Emma Jo leans over and pulls my arms away from my chest, holding my hands in hers.
“Leo called me last night,” she says softly, making my ears perk up and my heart beat double-time. “The mess with Jed is officially cleaned up. I don’t want you to go. I’ve loved every insane minute of having you back home and being your friend again, but it’s okay. If you need to go, you can go. I won’t stop you. I’ll be sad and I’ll miss you, but I won’t stop you if you feel like that’s what you need to do.”
I should feel some sort of relief at her words, but I don’t. I should be scrambling out of bed, grabbing my laptop and booking the first flight back to Chicago, but I can’t.
“What do you mean, the mess with Jed is officially cleaned up. What happened?” I ask, deciding to focus on this mess first, instead of trying to figure out why I’m not more excited to know I can finally go back to Chicago.
“Well, it looks like the medical examiner has officially ruled Jed’s death as an accident,” Bettie informs me.
“What? How is that possible?” I question in shock.
“There were a hundred and twenty-seven people who confessed to his murder at last count,” Emma Jo says, taking up where Bettie left off. “Too many confusing stories and confessions, no witnesses, no viable suspects, and no murder weapon equals case closed. Did you know we have a sprinkler system installed in the yard?”

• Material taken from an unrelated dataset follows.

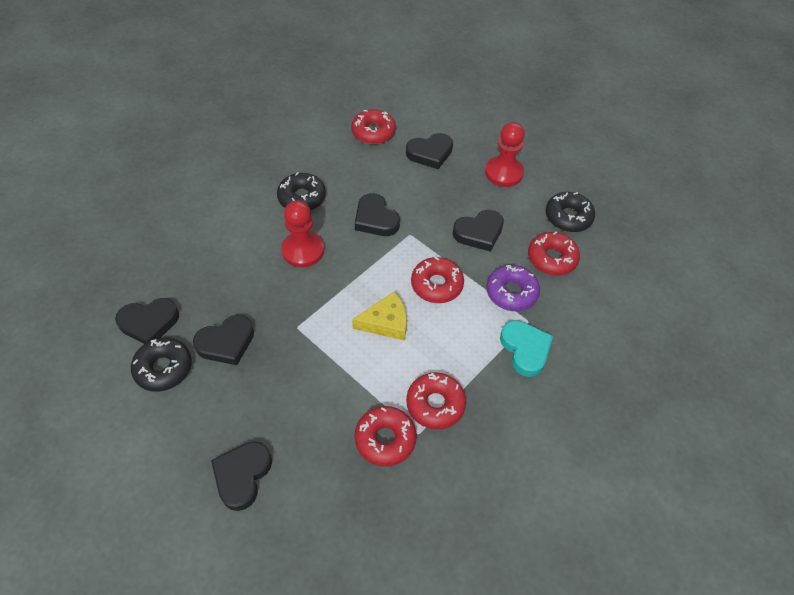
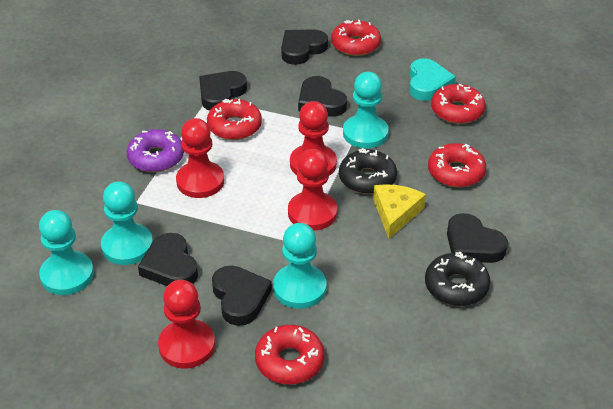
black donut: [131,337,192,392] [277,172,326,210] [545,192,595,232] = 3 -> [339,148,397,194] [425,252,491,306] = 2
red pawn: [281,200,324,268] [485,122,525,187] = 2 -> [158,280,215,369] [176,118,224,198] [288,149,337,231] [290,101,337,176] = 4
turquoise pawn: none = 0 -> [39,210,94,295] [101,181,153,265] [273,223,326,309] [343,72,388,148] = 4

I shake my head at Emma Jo’s question. She nods and continues.
“Yep. We had it put in about ten years ago. A couple of the spigots have pushed up out of the ground a little higher over the years. The medical examiner concluded that Jed must have tripped over something, landed on one of the spigots, managed to pulled himself off of it, and then bled to death in the yard.”
My jaw drops open and though the explanation seems plausible I guess, something just doesn’t feel right about it. There’s still something unaccounted for.